La primera parte dice respecto a la causa de Dios: el Padre, la santificación de su nombre, su reinado, su voluntad santa.
La segunda parte concierne a la causa del hombre: el pan necesario, el perdón indispensable, la tentación siempre presente y el mal continuamente amenazador. Entrambas partes constituyen la misma y única oración de Jesús.

Dios no se interesa sólo de lo que es suyo – el nombre, el reinado, la voluntad divina- , sino que se preocupa también por lo que es del hombre- el pan, el perdón, la tentación, el mal-.
Igualmente , el hombre no solo se apega a lo que le importa – el pan, el perdón, la tentación, el mal -, sino que se abre también a lo concerniente al Padre: la santificación de su nombre, la llegada de su reinado, la realización de su voluntad.

En la oración de Jesús, la causa de Dios no es ajena a la causa del hombre, y la causa del hombre no es extraña a la causa de Dios. El impulso con que el hombre se levanta hacia el cielo y suplica a Dios, se curva también hacia la tierra y atañe a las urgencias terrestres. Se trata del mismo movimiento profundamente unitario, y esta mutua implicación es justo lo que produce la transparencia en la oración del Señor.

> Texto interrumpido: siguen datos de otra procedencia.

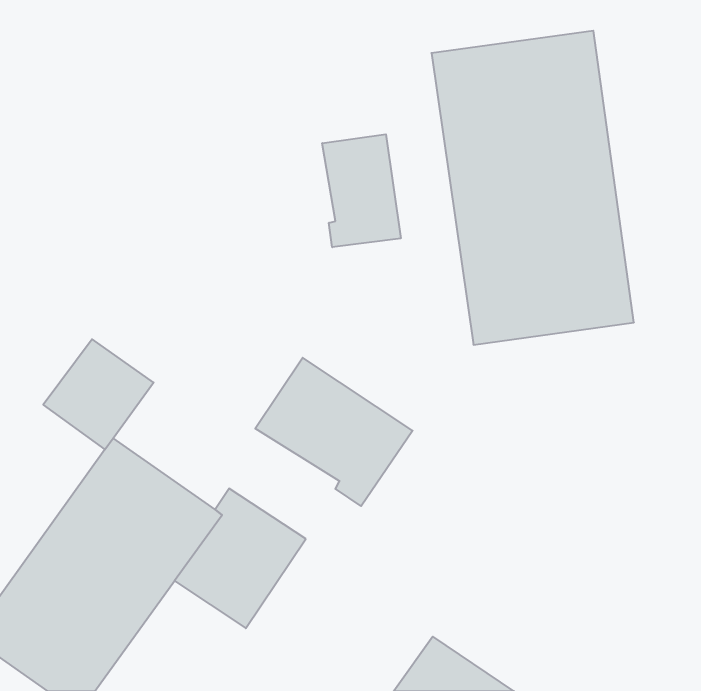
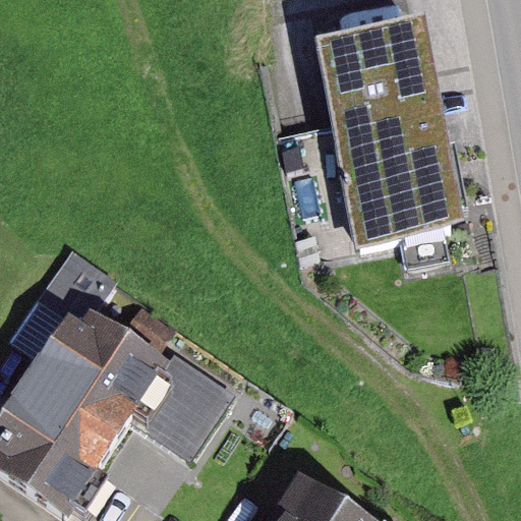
building: [322,134,401,247] -> none
building: [255,358,413,506] -> none

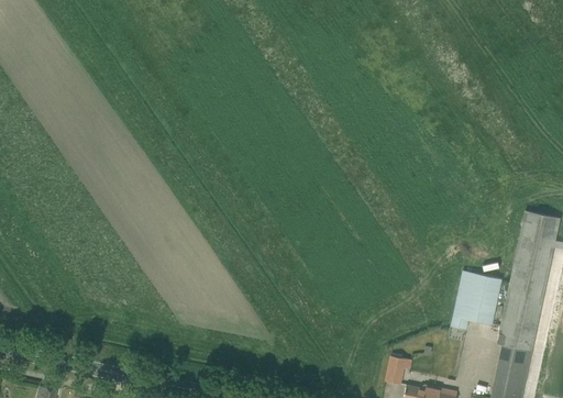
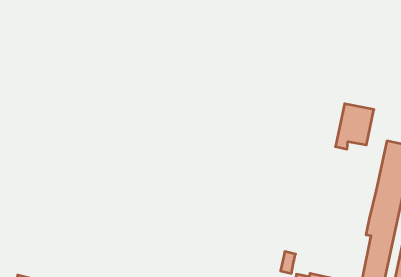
building: [453,270,504,330] -> [335,104,374,149]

Lo que Dios unió – la preocupación por Dios y la preocupación por nuestras necesidades- nadie podrá ni deberá separarlo.
Nunca se deberá traicionar a Dios por los apremios de la tierra; pero tampoco será nunca legítimo maldecir las limitaciones de la
existencia en el mundo por causa de la grandeza de la realidad de Dios. Una y otra constituyen materia de oración, de súplica y de alabanza. Por eso consideramos el padrenuestro como la oración de la liberación integral.

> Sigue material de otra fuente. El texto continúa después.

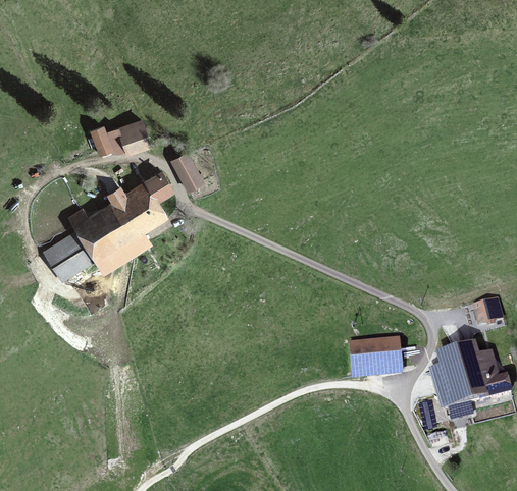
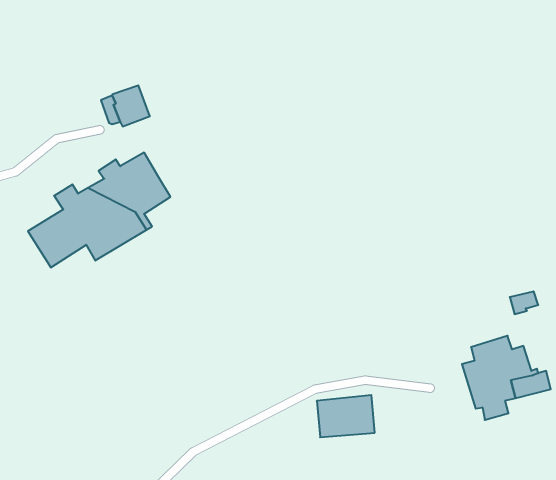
building: [90,125,112,155] -> none
building: [170,151,204,192] -> none
building: [146,169,174,201] -> none
building: [349,337,401,375] -> [317,395,375,437]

Si nos fijamos bien, el padrenuestro tiene que ver con todas las grandes cuestiones de la existencia personal y social de todos los hombres en todos los tiempos.
En él no hay ninguna referencia a la Iglesia, y ni siquiera se habla de Jesucristo, de su muerte o de su resurrección. El centro lo ocupa Dios juntamente con el otro centro que es el hombre necesitado. Ahí radica lo esencial.
Es una hermosa lección: hay que ensanchar la mente allende nuestro pequeño horizonte y el corazón allende nuestros límites.
Entonces encontraremos lo esencial, tan bien expresado por Jesús en la oración que nos enseñó, el padrenuestro.